If you pack three 7-messages together, the expected cost comes out to \((9 - \frac{169}{343})\approx 8.507\) bits, for an average cost of \(\approx 2.836\) bits per 7-message: slightly closer still to the \(2.807\) bound. In the limit, as you pack more and more 7-messages together, \(\log_2(7)\) is the smallest average cost you can get. For more on why this is the lower bound, see How many bits is a trit?, Exchange rates between digits, and Fractional digits.

Thus, we can interpret “a 7-message carries about 2.807 bits of information” as “sending lots of 7-messages costs about 2.807 bits on average, if you pack your message as cleverly as possible.”

More generally, the fractional portion of the amount of information carried by a message can be interpreted as the lower bound for the expected cost of sending that message. If we have to send a single \(n\)-message across GalCom in isolation, then we have to reserve at least \(\lceil \log_2(n) \rceil\) bits. But if we append our message to a longer message, and pack our message carefully, then we can push our expected cost lower and lower. What’s the lower bound on the expected cost? \(\log_2(n).\)

Why is \(\log_2(n)\) the lower bound? The proof has two parts. First, we have to show that you can in fact get closer and closer to an average cost of \(\log_2(n)\) as you send more and more messages. Second, imagine you could send a \(b\)-message for \(x < \log_2(b)\) bits, on average.
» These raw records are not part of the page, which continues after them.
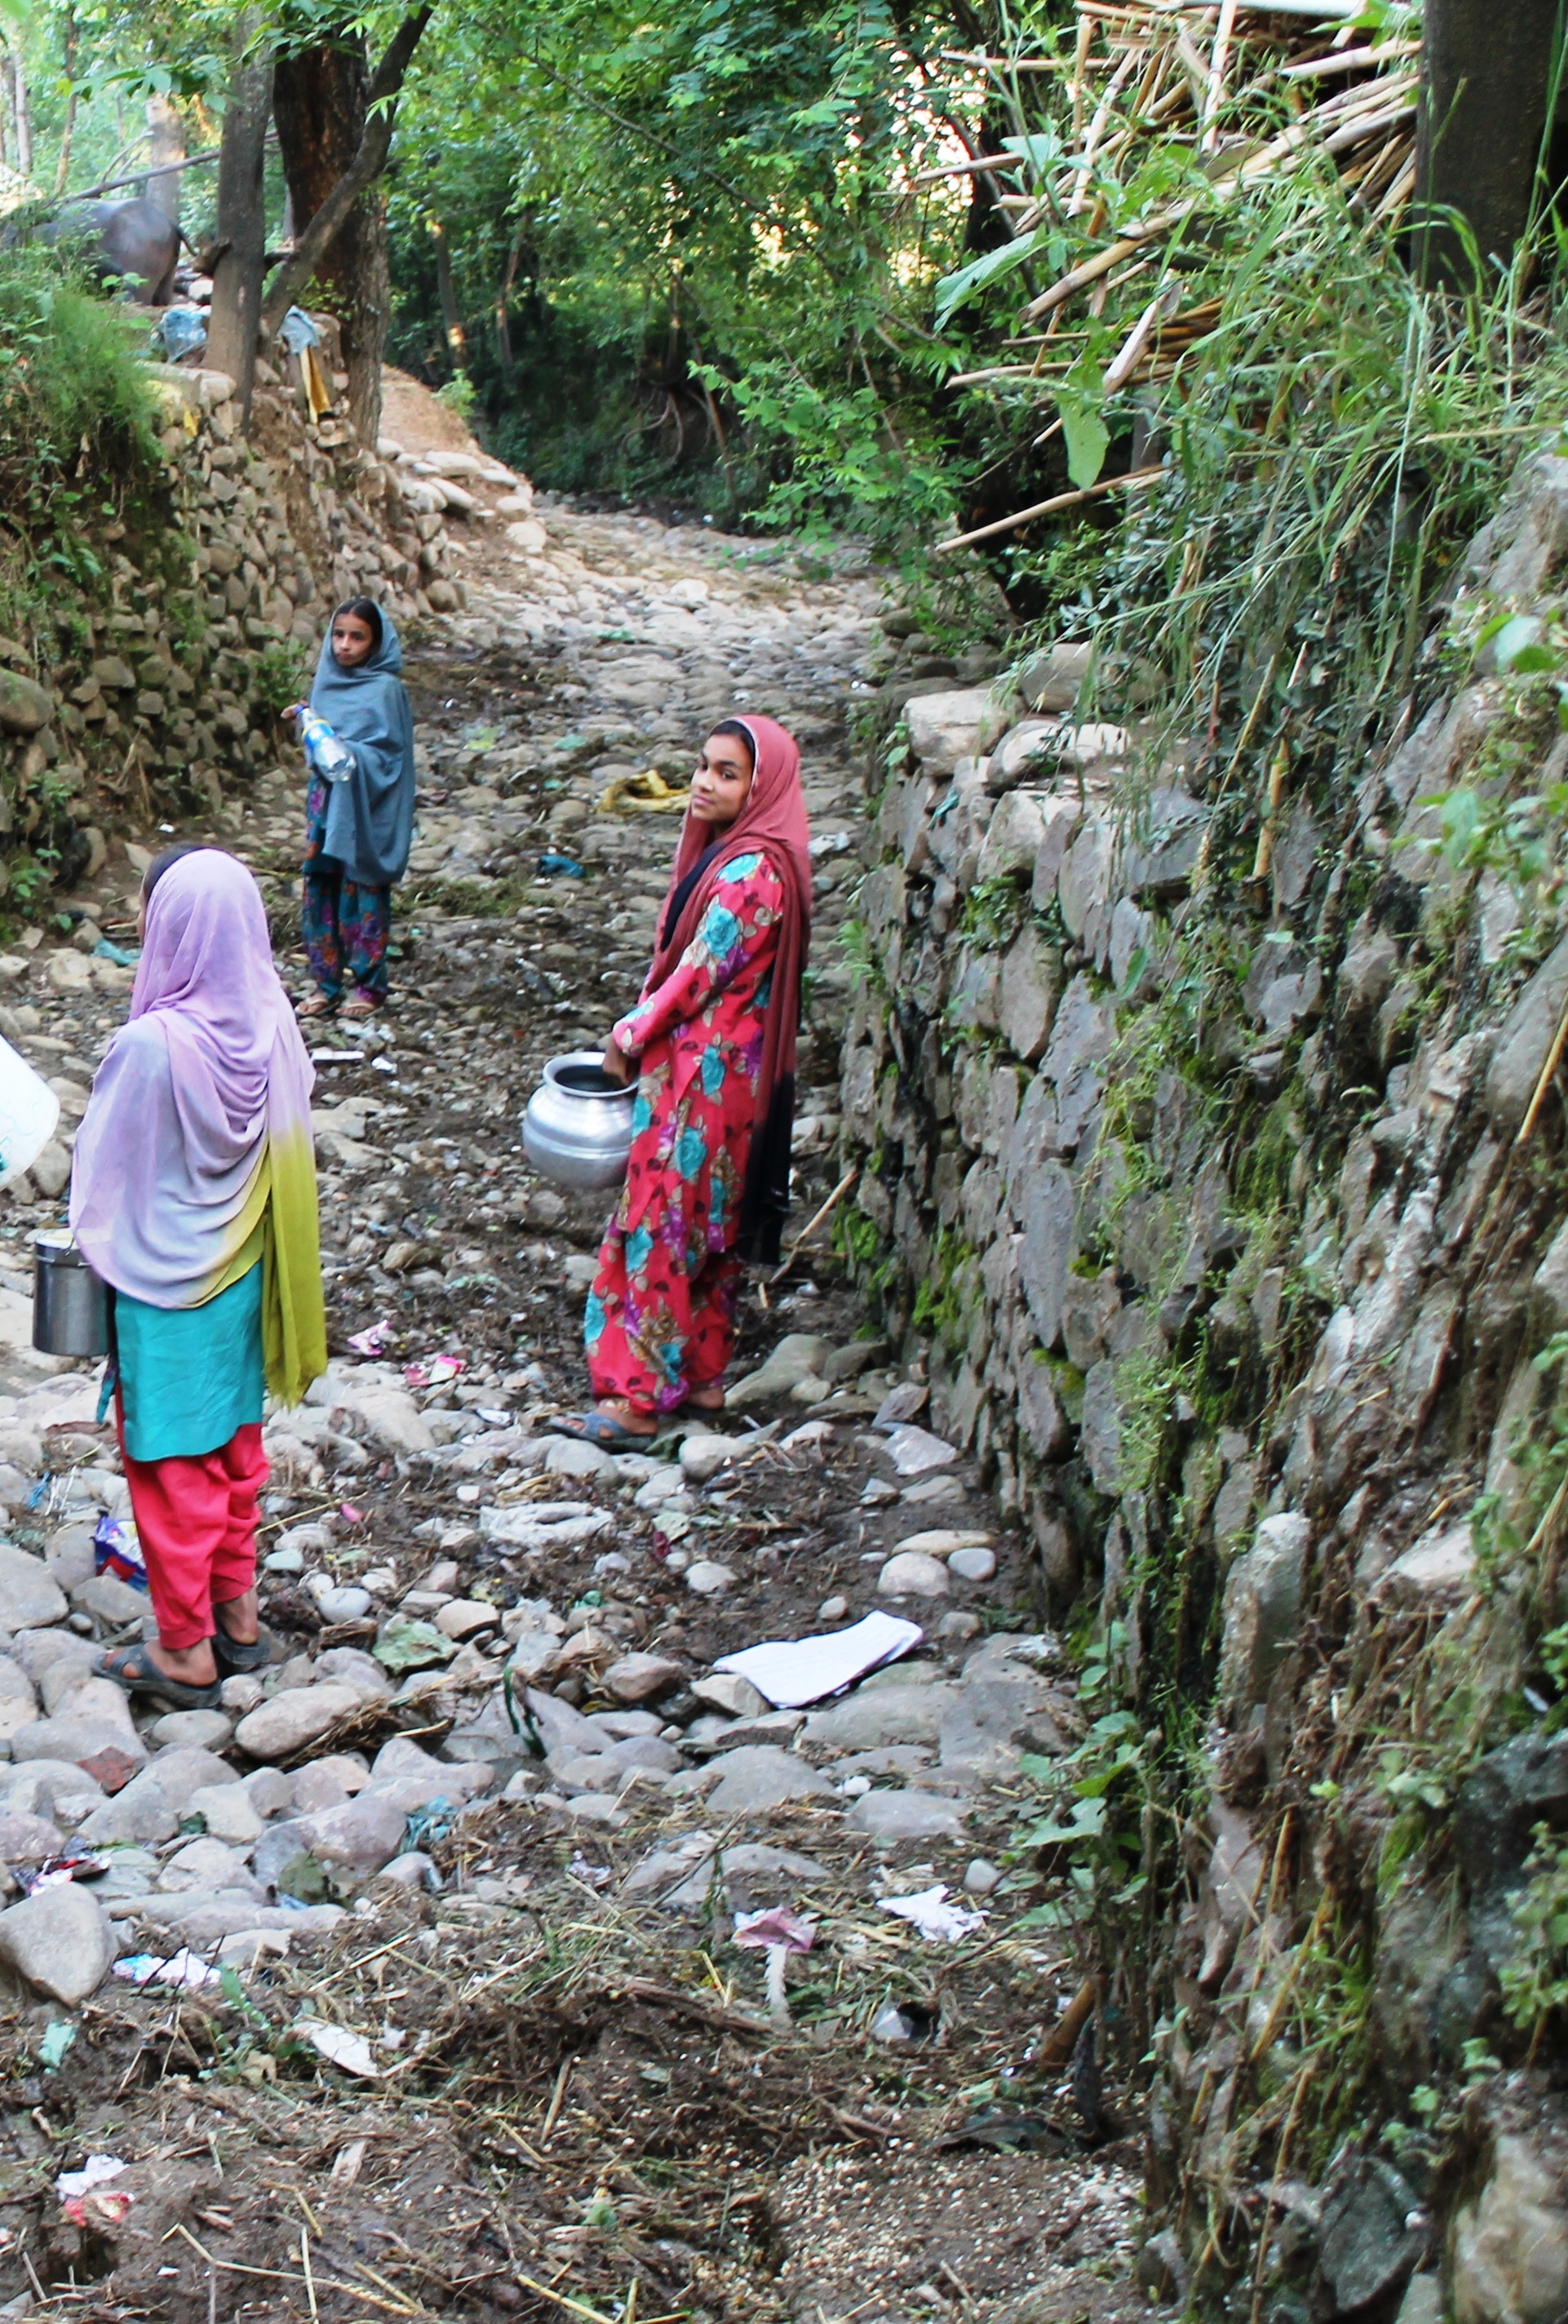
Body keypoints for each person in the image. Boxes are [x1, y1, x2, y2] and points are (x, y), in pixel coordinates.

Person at [69, 846, 328, 1710]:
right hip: (247, 1273)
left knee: (171, 1471)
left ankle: (183, 1651)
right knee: (233, 1452)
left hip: (165, 1287)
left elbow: (104, 1174)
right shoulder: (274, 1026)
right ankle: (238, 1621)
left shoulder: (152, 1045)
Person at [551, 716, 813, 1445]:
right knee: (708, 1221)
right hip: (732, 1079)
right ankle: (702, 1376)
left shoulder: (753, 874)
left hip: (701, 1079)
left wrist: (630, 1033)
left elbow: (700, 972)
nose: (704, 782)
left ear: (761, 788)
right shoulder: (748, 858)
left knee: (660, 1223)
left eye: (727, 773)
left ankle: (634, 1395)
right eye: (703, 767)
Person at [289, 597, 415, 1020]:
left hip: (365, 805)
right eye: (339, 635)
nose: (344, 645)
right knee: (321, 884)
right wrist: (308, 723)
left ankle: (368, 985)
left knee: (361, 889)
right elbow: (318, 749)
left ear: (376, 643)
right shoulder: (326, 682)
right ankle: (325, 982)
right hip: (328, 802)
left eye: (357, 637)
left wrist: (349, 754)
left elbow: (391, 757)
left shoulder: (386, 690)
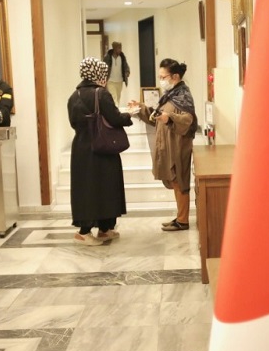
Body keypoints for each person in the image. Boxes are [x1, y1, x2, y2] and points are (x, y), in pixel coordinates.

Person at [68, 57, 132, 245]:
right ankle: (85, 232)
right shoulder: (101, 94)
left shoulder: (74, 96)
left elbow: (73, 122)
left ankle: (103, 229)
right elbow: (115, 118)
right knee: (106, 187)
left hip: (81, 148)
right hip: (102, 148)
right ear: (99, 74)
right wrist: (130, 115)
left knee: (87, 188)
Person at [130, 58, 197, 232]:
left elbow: (188, 120)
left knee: (180, 180)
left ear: (175, 76)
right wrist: (141, 108)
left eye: (163, 77)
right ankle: (180, 217)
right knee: (174, 181)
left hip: (178, 145)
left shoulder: (183, 96)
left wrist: (171, 118)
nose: (161, 80)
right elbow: (157, 117)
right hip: (168, 143)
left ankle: (183, 221)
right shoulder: (171, 94)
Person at [103, 41, 130, 105]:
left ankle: (115, 111)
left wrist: (127, 72)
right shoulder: (107, 57)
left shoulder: (122, 57)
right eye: (119, 48)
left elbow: (126, 66)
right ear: (114, 48)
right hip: (110, 81)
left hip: (119, 81)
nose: (120, 50)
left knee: (118, 98)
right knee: (114, 98)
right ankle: (116, 112)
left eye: (121, 48)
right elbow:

Then you could use \(b\)-messages to encode lots and lots of 2-messages, which (by the same method) would cost on average \(\log_b(2) \cdot x\) bits per \(2\)-message — \(\log_b(2)\) \(b\)-messages per \(2\)-message, times \(x\) bits per \(b\)-message. But \(\log_b(2) \cdot \log_2(b) = 1\) for all \(b,\) which means that, if you could send a \(b\)-message for less than \(\log_2(b)\) bits, then you could use bits to send more than one 2-message per bit!